Canadian government awards large-scale grant to Bar-Ilan excavations at Tell es-Safi
Date: 2012-06-24 Hour: 14:41
Prof. Haskel Greenfield, of the University of Manitoba, and Prof. Aren Maeir, of the Martin (Szusz) Department of Land of Israel Studies and Archaeology at Bar-Ilan University, have been awarded a seven-year, large-scale grant from the Canadian government’s Social Science and Humanities Research Council for the study of Early Bronze Age remains at the site of Tell es-Safi/Gath in Israel.
The project is entitled “The nature of early urban neighborhoods in the southern Levant: Early Bronze Age at Tell es-Safi”, and will involve five years of excavation and two years of post-excavation analysis.
The CAN$2.7 million grant (with institutional matching actually reaching close to CAN$4 million) aims to carry out an interdisciplinary study of the Early Bronze Age III city at Tell es-Safi/Gath, with particular focus on the non-elite neighborhoods.
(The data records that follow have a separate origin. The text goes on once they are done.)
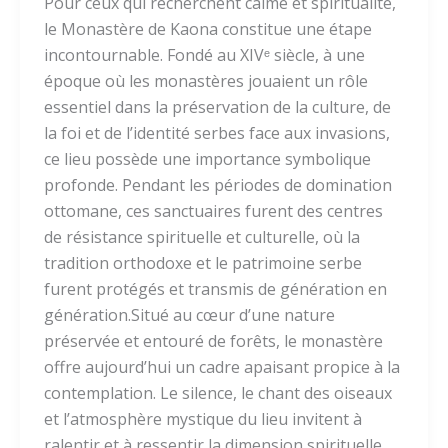
Pour ceux qui recherchent calme et spiritualité,
le Monastère de Kaona constitue une étape
incontournable. Fondé au XIVᵉ siècle, à une
époque où les monastères jouaient un rôle
essentiel dans la préservation de la culture, de
la foi et de l’identité serbes face aux invasions,
ce lieu possède une importance symbolique
profonde. Pendant les périodes de domination
ottomane, ces sanctuaires furent des centres
de résistance spirituelle et culturelle, où la
tradition orthodoxe et le patrimoine serbe
furent protégés et transmis de génération en
génération.Situé au cœur d’une nature
préservée et entouré de forêts, le monastère
offre aujourd’hui un cadre apaisant propice à la
contemplation. Le silence, le chant des oiseaux
et l’atmosphère mystique du lieu invitent à
ralentir et à ressentir la dimension spirituelle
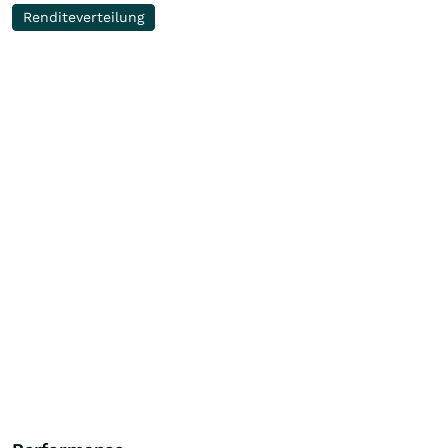
Renditeverteilung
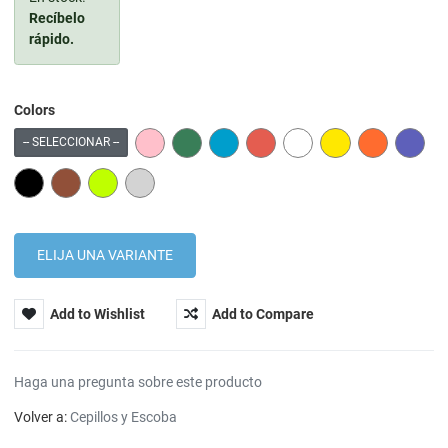
Recíbelo
rápido.
Colors
PINK
GREEN
BLUE
RED
WHITE
YELLOW
ORANGE
PURPL
-- SELECCIONAR --
BLACK
BROWN
LIME
GREY
Add to Wishlist
Add to Compare
Haga una pregunta sobre este producto
Volver a:
Cepillos y Escoba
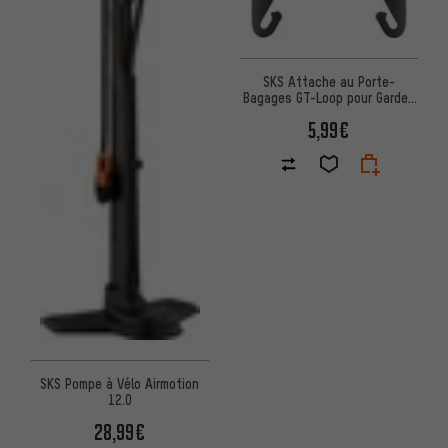
SKS Attache au Porte-
Bagages GT-Loop pour Garde-
Boue
5,99€
SKS Pompe à Vélo Airmotion
12.0
28,99€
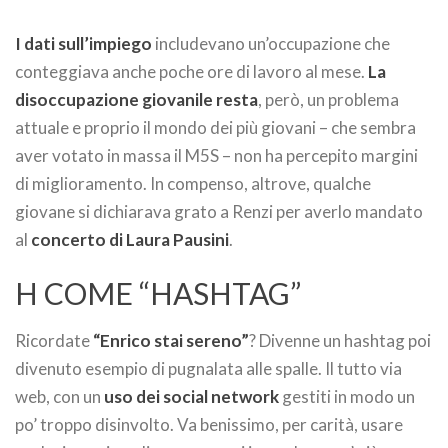
I dati sull’impiego
includevano un’occupazione che
conteggiava anche poche ore di lavoro al mese.
La
disoccupazione giovanile resta
, però, un problema
attuale e proprio il mondo dei più giovani – che sembra
aver votato in massa il M5S – non ha percepito margini
di miglioramento. In compenso, altrove, qualche
giovane si dichiarava grato a Renzi per averlo mandato
al
concerto di Laura Pausini
.
H COME “HASHTAG”
Ricordate
“Enrico stai sereno”
? Divenne un hashtag poi
divenuto esempio di pugnalata alle spalle. Il tutto via
web, con un
uso dei social network
gestiti in modo un
po’ troppo disinvolto. Va benissimo, per carità, usare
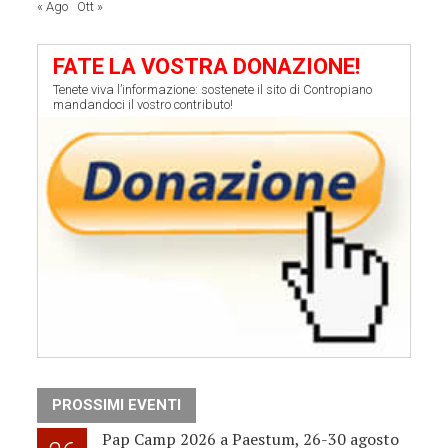
« Ago
Ott »
FATE LA VOSTRA DONAZIONE!
Tenete viva l’informazione: sostenete il sito di Contropiano
mandandoci il vostro contributo!
PROSSIMI EVENTI
Pap Camp 2026 a Paestum, 26-30 agosto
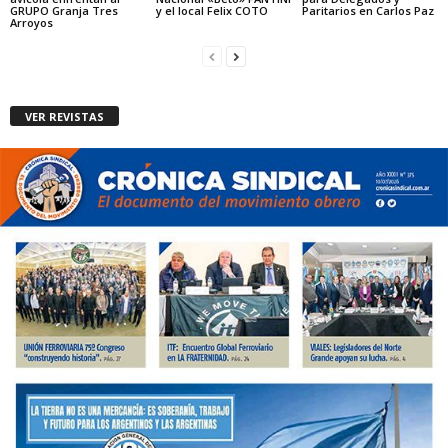
GRUPO Granja Tres
y el local Felix COTO
Paritarios en Carlos Paz
Arroyos
VER REVISTAS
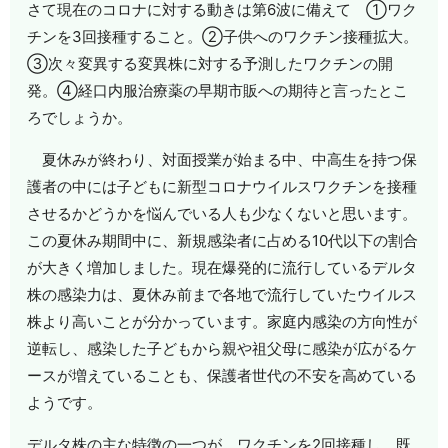
さて現在のコロナに対する動きは第6波に備えて ①ワク
チンを3回接種すること。②子供へのワクチン接種拡大。
③次々変異する変異株に対する予測したワクチンの開
発。④経口内服治療薬の早期市販への期待と言ったとこ
ろでしょうか。
夏休みが終わり、対面授業が始まる中、中高生を持つ保
護者の中には子どもに新型コロナウイルスワクチンを接種
させるかどうかを悩んでいる人も少なくないと思います。
この夏休み期間中に、新規感染者に占める10代以下の割合
が大きく増加しました。現在爆発的に流行しているデルタ
株の感染力は、夏休み前まで各地で流行していたウイルス
株より高いことが分かっています。家庭内感染の方向性が
逆転し、感染した子どもから親や祖父母に感染が広がるケ
ースが増えていることも、保護者世代の不安を高めている
ようです。
デルタ株の主な特徴の一つが、ワクチンを2回接種し、既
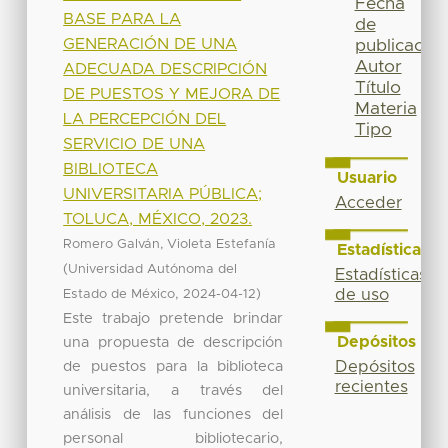
Fecha
BASE PARA LA
de
GENERACIÓN DE UNA
publicación
Autor
ADECUADA DESCRIPCIÓN
Título
DE PUESTOS Y MEJORA DE
Materia
LA PERCEPCIÓN DEL
Tipo
SERVICIO DE UNA
BIBLIOTECA
Usuario
UNIVERSITARIA PÚBLICA;
Acceder
TOLUCA, MÉXICO, 2023.
Romero Galván, Violeta Estefanía
Estadísticas
(
Universidad Autónoma del
Estadísticas
,
)
de uso
Estado de México
2024-04-12
Este trabajo pretende brindar
Depósitos
una propuesta de descripción
de puestos para la biblioteca
Depósitos
recientes
universitaria, a través del
análisis de las funciones del
personal bibliotecario,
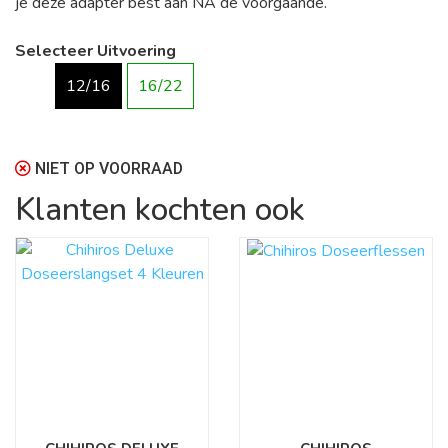
je deze adapter best aan NA de voorgaande.
Selecteer Uitvoering
12/16
16/22
NIET OP VOORRAAD
Klanten kochten ook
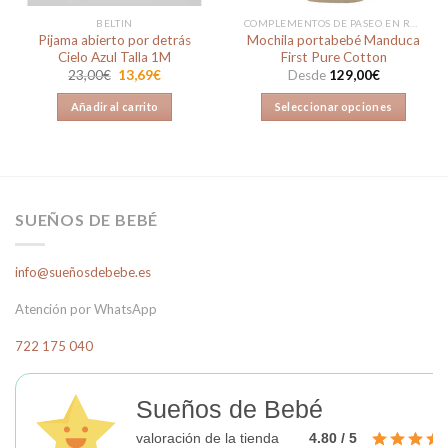
BELTIN
COMPLEMENTOS DE PASEO EN REBAJAS
Pijama abierto por detrás
Mochila portabebé Manduca
Cielo Azul Talla 1M
First Pure Cotton
El
El
23,00
€
13,69
€
Desde
129,00
€
precio
precio
original
actual
Añadir al carrito
Seleccionar opciones
era:
es:
23,00€.
13,69€.
Este
producto
tiene
múltiples
variantes.
SUEÑOS DE BEBÉ
Las
opciones
info@sueñosdebebe.es
se
pueden
Atención por WhatsApp
elegir
en
722 175 040
la
página
Sueños de Bebé
de
producto
valoración de la tienda
4.80 / 5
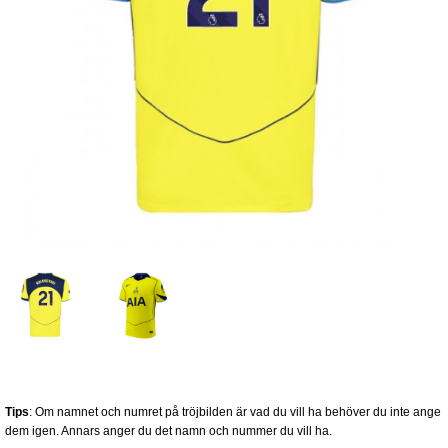
Tips
: Om namnet och numret på tröjbilden är vad du vill ha behöver du inte ange
dem igen. Annars anger du det namn och nummer du vill ha.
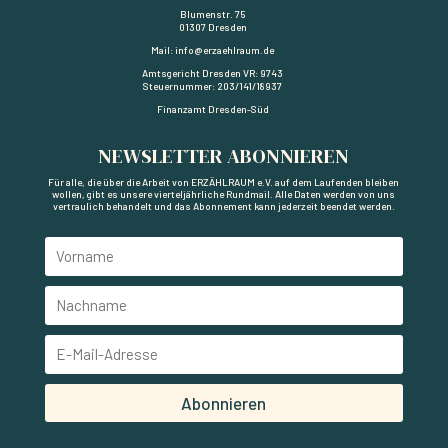
Blumenstr. 75
01307 Dresden
Mail: info@erzaehlraum.de
Amtsgericht Dresden VR: 9743
Steuernummer: 203/141/18937
Finanzamt Dresden-Süd
NEWSLETTER ABONNIEREN
Für alle, die über die Arbeit von ERZÄHLRAUM e.V. auf dem Laufenden bleiben
wollen, gibt es unsere vierteljährliche Rundmail. Alle Daten werden von uns
vertraulich behandelt und das Abonnement kann jederzeit beendet werden.
Abonnieren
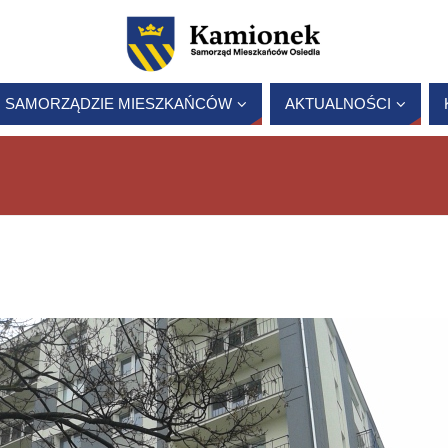
 SAMORZĄDZIE MIESZKAŃCÓW
AKTUALNOŚCI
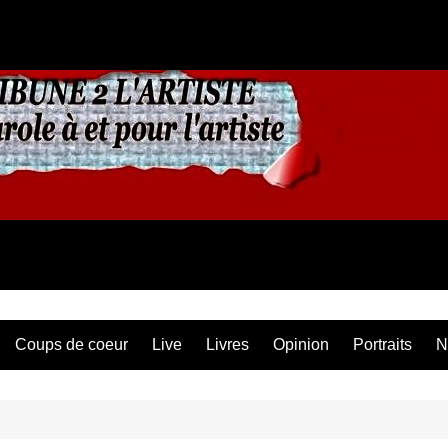
Coups de coeur
Live
Livres
Opinion
Portraits
N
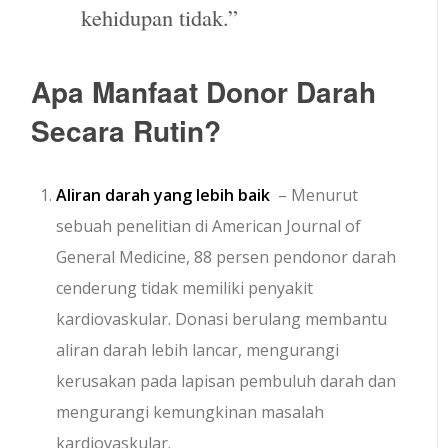
kehidupan tidak.”
Apa Manfaat Donor Darah
Secara Rutin?
Aliran darah yang lebih baik
– Menurut
sebuah penelitian di American Journal of
General Medicine, 88 persen pendonor darah
cenderung tidak memiliki penyakit
kardiovaskular. Donasi berulang membantu
aliran darah lebih lancar, mengurangi
kerusakan pada lapisan pembuluh darah dan
mengurangi kemungkinan masalah
kardiovaskular.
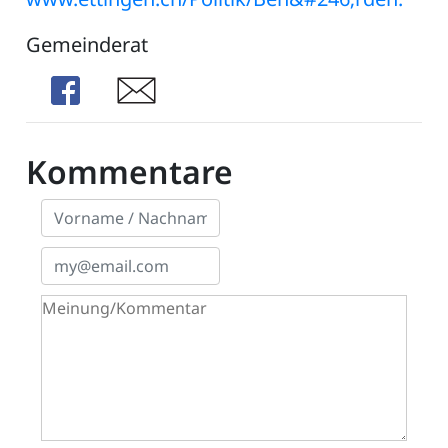
Gemeinderat
Share
Share
Kommentare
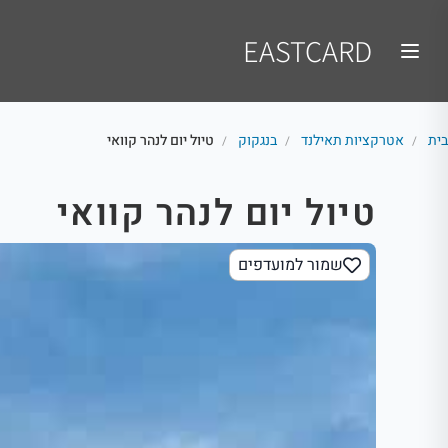
EASTCARD
בית
אטרקציות תאילנד
בנגקוק
טיול יום לנהר קוואי
/
/
/
טיול יום לנהר קוואי
שמור למועדפים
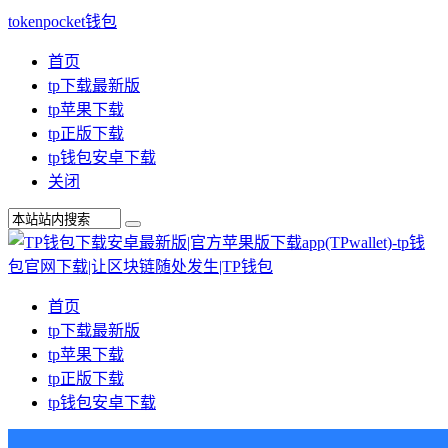
tokenpocket钱包
首页
tp下载最新版
tp苹果下载
tp正版下载
tp钱包安卓下载
关闭
首页
tp下载最新版
tp苹果下载
tp正版下载
tp钱包安卓下载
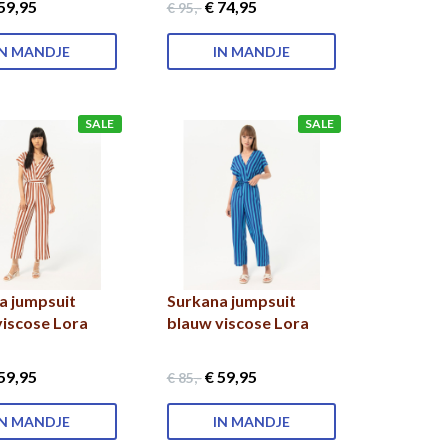
59
,95
€ 74
,95
€ 95
,-
IN MANDJE
IN MANDJE
SALE
SALE
a jumpsuit
Surkana jumpsuit
viscose Lora
blauw viscose Lora
59
,95
€ 59
,95
€ 85
,-
IN MANDJE
IN MANDJE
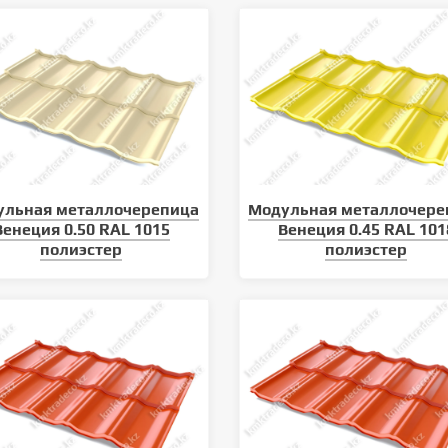
ульная металлочерепица
Модульная металлочере
Венеция 0.50 RAL 1015
Венеция 0.45 RAL 101
полиэстер
полиэстер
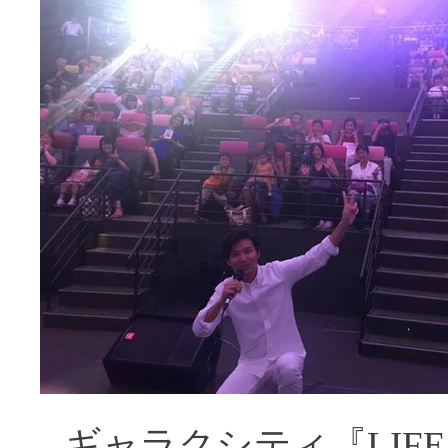
ギャラクシティ『LIF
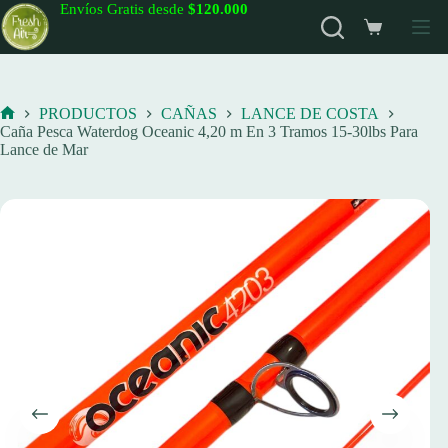
Saltar
Envíos Gratis desde
$120.000
al
Carro
contenido
de
compra
PRODUCTOS
CAÑAS
LANCE DE COSTA
Inicio
Caña Pesca Waterdog Oceanic 4,20 m En 3 Tramos 15-30lbs Para
Lance de Mar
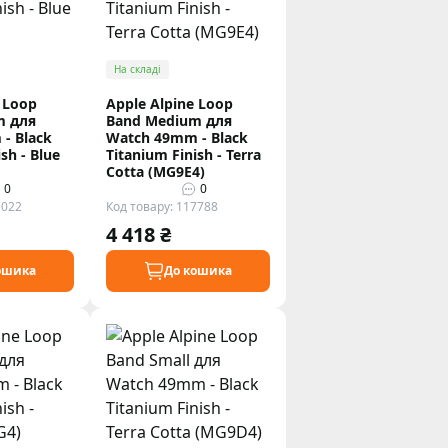
На складі
 Loop
Apple Alpine Loop
m для
Band Medium для
- Black
Watch 49mm - Black
sh - Blue
Titanium Finish - Terra
Cotta (MG9E4)
0
0
5022
Код товару: 117788
4 418 ₴
ошика
До кошика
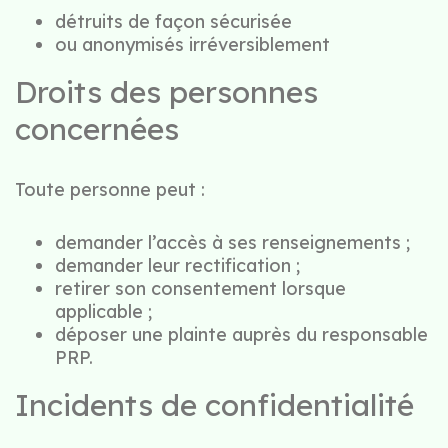
détruits de façon sécurisée
ou anonymisés irréversiblement
Droits des personnes
concernées
Toute personne peut :
demander l’accès à ses renseignements ;
demander leur rectification ;
retirer son consentement lorsque
applicable ;
déposer une plainte auprès du responsable
PRP.
Incidents de confidentialité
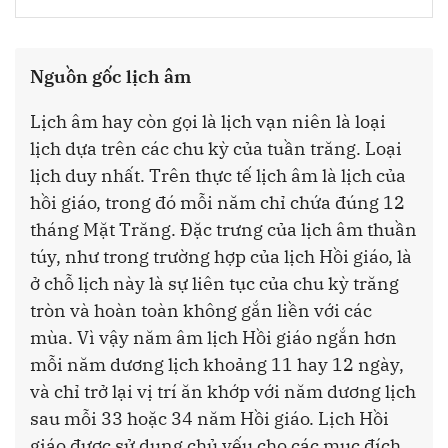
Nguồn gốc lịch âm
Lịch âm hay còn gọi là lịch vạn niên là loại
lịch dựa trên các chu kỳ của tuần trăng. Loại
lịch duy nhất. Trên thực tế lịch âm là lịch của
hồi giáo, trong đó mỗi năm chỉ chứa đúng 12
tháng Mặt Trăng. Đặc trưng của lịch âm thuần
túy, như trong trường hợp của lịch Hồi giáo, là
ở chỗ lịch này là sự liên tục của chu kỳ trăng
tròn và hoàn toàn không gắn liền với các
mùa. Vì vậy năm âm lịch Hồi giáo ngắn hơn
mỗi năm dương lịch khoảng 11 hay 12 ngày,
và chỉ trở lại vị trí ăn khớp với năm dương lịch
sau mỗi 33 hoặc 34 năm Hồi giáo. Lịch Hồi
giáo được sử dụng chủ yếu cho các mục đích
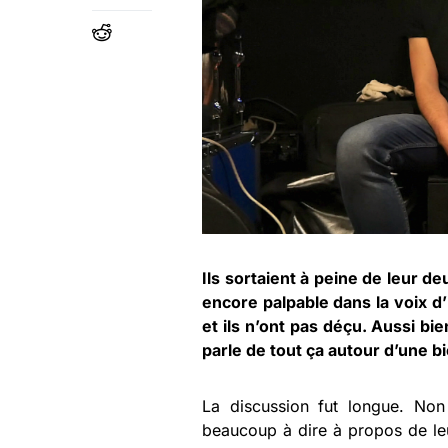
Ils sortaient à peine de leur d
encore palpable dans la voix d’I
et ils n’ont pas déçu. Aussi b
parle de tout ça autour d’une 
La discussion fut longue. Non
beaucoup à dire à propos de leur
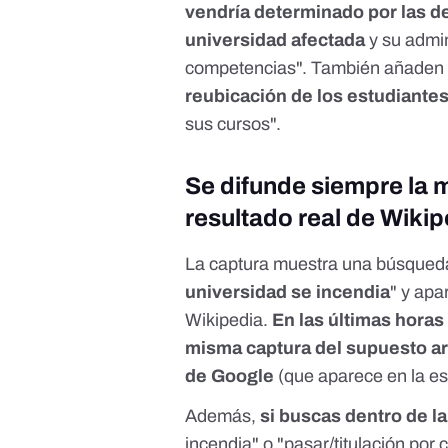
vendría determinado por las d
universidad afectada
y su admin
competencias". También añaden 
reubicación de los estudiante
sus cursos".
Se difunde siempre la 
resultado real de Wikip
La captura muestra una búsqueda
universidad se incendia
" y apa
Wikipedia.
En las últimas horas
misma captura del supuesto ar
de Google
(que aparece en la es
Además,
si buscas dentro de la
incendia" o "pasar/titulación por 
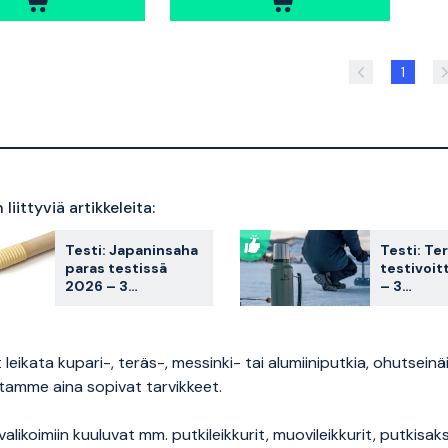
1
liittyviä artikkeleita:
Testi: Japaninsaha
Testi: Te
paras testissä
testivoit
2026 – 3
– 3
asiakkaiden
asiakassu
suosikkia
vertailus
vertailtuna
 leikata kupari-, teräs-, messinki- tai alumiiniputkia, ohutseinä
tamme aina sopivat tarvikkeet.
alikoimiin kuuluvat mm. putkileikkurit, muovileikkurit, putkisaks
In collaboration with a diverse group of scholars from Canada, Israel and other countries, and utilizing macro- and micro-archaeological perspectives, the team plans to study facets of daily life in one of the larger cities of the first stage of urban culture in the Southern Levant. The large-scale funding will enable a broad range of cutting-edge technological and analytical techniques to be used in this research, as well as comprehensive training of the next generation of students.
This research is conducted as part of the Tell es-Safi/Gath Archaeological Project, directed by Prof. Aren Maeir, which is a long-term project (commenced in 1996) aimed at studying the cultural and environmental history of the site of Tell es-Safi/Gath (the biblical Gath of the Philistines) and its environs.